**EXERCISE**
Repeat the rows from the line with "text 2. os.getcwd(): Function" up to and including the line with "text # os.error", and give nothing else.

**STORED RECORDS**
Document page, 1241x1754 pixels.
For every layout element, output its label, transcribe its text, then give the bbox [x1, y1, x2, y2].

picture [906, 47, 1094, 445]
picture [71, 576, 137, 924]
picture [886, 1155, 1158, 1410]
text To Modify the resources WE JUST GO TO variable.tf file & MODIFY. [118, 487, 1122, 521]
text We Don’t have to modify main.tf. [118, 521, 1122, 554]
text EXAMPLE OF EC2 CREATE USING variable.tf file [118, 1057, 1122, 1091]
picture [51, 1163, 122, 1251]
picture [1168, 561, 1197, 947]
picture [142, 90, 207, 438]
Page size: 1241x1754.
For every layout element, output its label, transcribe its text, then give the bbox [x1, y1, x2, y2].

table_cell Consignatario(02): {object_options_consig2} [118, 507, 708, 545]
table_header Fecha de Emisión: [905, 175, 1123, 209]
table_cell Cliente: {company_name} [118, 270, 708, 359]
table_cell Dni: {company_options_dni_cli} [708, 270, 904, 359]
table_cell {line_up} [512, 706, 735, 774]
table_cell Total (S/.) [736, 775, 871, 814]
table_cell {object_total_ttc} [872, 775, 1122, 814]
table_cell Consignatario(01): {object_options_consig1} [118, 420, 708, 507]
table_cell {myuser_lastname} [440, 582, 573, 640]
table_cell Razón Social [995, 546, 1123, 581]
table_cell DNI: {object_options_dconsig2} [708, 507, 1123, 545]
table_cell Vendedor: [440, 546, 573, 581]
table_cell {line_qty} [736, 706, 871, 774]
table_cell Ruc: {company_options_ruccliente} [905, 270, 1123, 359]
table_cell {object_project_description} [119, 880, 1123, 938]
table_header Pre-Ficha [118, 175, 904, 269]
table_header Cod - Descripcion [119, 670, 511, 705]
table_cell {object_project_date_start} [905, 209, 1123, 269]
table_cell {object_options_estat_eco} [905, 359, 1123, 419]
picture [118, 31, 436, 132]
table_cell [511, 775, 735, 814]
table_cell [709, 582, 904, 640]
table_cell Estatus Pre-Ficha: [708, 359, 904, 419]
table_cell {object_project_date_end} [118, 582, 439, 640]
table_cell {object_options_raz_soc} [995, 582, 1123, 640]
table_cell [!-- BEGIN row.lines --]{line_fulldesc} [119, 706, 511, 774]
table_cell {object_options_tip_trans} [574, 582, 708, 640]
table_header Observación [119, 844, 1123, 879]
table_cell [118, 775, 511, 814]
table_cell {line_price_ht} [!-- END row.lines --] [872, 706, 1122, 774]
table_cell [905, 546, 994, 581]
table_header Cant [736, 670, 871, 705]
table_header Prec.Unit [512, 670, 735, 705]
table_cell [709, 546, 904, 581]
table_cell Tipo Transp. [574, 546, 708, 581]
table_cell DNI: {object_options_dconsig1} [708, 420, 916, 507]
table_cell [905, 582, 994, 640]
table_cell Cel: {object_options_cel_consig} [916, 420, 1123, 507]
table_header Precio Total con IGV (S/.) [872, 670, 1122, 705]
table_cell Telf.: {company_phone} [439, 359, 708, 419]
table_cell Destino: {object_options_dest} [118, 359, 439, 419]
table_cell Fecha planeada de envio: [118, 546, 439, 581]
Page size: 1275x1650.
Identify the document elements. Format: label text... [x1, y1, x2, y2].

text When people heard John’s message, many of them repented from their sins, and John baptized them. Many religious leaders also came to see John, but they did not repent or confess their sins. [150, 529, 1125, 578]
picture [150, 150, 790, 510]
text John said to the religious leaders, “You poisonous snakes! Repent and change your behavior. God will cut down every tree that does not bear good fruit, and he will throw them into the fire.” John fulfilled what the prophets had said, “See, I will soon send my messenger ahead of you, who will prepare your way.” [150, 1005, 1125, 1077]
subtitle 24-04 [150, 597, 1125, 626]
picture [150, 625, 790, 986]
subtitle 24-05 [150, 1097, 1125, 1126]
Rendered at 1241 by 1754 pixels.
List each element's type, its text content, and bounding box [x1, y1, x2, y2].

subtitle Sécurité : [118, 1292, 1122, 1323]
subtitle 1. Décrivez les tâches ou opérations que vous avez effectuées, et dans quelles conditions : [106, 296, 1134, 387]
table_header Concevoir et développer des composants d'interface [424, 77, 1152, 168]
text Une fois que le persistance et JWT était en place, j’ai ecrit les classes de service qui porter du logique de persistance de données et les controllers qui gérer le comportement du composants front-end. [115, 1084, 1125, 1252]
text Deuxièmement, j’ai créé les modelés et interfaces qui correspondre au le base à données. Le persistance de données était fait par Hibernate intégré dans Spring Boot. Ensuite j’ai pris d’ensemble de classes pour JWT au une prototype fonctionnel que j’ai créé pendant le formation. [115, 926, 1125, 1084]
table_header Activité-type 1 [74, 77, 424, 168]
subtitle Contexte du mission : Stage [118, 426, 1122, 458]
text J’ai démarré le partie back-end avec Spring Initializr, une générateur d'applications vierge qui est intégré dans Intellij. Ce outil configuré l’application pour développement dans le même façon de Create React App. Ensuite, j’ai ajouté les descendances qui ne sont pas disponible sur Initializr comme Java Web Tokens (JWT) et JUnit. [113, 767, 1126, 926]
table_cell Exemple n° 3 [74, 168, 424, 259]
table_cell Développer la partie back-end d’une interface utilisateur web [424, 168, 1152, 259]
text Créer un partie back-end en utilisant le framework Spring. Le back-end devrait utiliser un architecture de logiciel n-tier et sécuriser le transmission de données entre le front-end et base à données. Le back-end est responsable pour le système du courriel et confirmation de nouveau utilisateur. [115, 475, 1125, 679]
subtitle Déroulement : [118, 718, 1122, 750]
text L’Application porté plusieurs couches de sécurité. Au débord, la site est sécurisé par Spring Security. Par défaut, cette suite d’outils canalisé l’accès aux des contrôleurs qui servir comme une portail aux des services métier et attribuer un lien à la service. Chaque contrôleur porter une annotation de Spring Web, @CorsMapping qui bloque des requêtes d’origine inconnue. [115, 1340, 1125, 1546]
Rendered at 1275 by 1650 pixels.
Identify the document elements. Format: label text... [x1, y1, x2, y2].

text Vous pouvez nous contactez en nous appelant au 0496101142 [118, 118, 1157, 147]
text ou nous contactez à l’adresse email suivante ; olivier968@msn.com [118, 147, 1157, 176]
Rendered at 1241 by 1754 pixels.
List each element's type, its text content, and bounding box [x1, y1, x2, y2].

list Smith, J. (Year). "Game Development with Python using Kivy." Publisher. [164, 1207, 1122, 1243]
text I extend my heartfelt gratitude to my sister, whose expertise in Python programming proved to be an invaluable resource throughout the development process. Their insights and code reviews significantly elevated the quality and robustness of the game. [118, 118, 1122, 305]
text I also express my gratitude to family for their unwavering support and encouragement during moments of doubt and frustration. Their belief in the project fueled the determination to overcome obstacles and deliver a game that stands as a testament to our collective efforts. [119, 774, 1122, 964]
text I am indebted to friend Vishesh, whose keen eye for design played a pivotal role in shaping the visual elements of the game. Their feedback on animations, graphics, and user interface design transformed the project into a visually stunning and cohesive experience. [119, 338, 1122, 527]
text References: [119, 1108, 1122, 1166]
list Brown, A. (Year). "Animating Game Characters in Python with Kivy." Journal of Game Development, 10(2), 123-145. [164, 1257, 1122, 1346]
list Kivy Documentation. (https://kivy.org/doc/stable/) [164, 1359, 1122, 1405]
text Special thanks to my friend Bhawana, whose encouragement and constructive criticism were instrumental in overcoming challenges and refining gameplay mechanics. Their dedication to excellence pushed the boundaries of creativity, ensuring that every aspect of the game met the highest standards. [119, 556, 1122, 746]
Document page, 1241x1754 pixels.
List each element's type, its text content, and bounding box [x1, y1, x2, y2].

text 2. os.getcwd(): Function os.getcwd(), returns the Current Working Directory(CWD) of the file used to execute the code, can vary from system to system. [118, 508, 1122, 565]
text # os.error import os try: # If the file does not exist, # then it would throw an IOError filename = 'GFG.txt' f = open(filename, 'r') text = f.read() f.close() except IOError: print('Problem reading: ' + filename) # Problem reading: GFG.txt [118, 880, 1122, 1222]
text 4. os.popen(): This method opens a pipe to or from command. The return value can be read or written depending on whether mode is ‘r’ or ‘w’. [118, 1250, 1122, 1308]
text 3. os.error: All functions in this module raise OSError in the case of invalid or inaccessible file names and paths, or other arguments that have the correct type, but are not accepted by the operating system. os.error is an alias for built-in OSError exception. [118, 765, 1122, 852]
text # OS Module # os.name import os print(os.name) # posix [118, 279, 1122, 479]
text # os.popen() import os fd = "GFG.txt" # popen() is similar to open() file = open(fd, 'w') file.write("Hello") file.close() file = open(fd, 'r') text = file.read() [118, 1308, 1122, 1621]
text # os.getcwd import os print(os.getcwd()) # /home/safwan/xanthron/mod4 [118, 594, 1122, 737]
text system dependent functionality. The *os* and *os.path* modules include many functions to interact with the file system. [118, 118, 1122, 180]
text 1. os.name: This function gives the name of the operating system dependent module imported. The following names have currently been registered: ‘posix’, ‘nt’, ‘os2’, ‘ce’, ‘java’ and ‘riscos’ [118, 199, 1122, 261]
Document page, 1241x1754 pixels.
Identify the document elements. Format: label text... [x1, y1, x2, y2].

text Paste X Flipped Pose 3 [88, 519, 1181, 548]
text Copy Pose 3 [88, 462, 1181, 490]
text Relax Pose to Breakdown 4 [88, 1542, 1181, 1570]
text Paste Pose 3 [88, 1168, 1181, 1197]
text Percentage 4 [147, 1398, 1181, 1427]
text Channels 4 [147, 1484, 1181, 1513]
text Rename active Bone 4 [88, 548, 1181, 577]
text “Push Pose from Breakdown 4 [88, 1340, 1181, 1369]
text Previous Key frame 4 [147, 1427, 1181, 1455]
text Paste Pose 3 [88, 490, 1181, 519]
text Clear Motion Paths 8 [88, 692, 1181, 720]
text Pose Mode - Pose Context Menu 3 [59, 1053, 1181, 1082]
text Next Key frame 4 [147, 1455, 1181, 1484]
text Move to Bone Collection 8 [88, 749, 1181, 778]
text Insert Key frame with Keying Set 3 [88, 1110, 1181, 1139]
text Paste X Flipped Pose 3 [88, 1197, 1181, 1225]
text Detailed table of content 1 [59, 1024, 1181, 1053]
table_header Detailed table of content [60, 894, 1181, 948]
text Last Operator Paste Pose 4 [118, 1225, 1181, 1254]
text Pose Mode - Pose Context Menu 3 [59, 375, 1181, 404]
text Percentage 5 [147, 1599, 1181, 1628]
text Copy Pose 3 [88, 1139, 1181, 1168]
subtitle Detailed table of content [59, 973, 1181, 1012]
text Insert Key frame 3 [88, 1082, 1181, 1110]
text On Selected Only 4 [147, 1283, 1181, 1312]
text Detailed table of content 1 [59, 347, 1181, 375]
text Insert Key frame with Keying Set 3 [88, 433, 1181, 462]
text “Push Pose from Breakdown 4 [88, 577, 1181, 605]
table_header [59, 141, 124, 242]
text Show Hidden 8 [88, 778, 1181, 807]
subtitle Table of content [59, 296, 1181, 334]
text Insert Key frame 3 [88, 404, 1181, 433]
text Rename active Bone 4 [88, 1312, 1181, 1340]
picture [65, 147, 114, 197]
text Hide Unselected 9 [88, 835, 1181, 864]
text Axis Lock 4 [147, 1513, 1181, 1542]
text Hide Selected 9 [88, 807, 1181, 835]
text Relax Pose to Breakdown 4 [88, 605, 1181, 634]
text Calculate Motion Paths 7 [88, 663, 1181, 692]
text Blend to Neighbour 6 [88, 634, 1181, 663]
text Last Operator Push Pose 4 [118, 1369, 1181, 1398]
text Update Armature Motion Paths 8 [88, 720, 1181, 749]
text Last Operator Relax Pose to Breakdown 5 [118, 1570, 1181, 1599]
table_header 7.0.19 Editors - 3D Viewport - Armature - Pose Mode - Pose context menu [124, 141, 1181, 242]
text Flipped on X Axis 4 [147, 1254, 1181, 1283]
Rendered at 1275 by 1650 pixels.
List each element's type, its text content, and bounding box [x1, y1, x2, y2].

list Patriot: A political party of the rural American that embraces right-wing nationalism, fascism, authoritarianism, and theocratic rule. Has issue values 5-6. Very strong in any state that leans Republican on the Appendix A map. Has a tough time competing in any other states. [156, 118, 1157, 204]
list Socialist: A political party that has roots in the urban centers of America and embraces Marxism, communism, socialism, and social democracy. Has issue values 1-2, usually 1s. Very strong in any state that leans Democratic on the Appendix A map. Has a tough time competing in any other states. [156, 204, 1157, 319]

**SOLUTION FOR THIS TASK**
text 2. os.getcwd(): Function os.getcwd(), returns the Current Working Directory(CWD) of the file used to execute the code, can vary from system to system. [118, 508, 1122, 565]
text # os.error import os try: # If the file does not exist, # then it would throw an IOError filename = 'GFG.txt' f = open(filename, 'r') text = f.read() f.close() except IOError: print('Problem reading: ' + filename) # Problem reading: GFG.txt [118, 880, 1122, 1222]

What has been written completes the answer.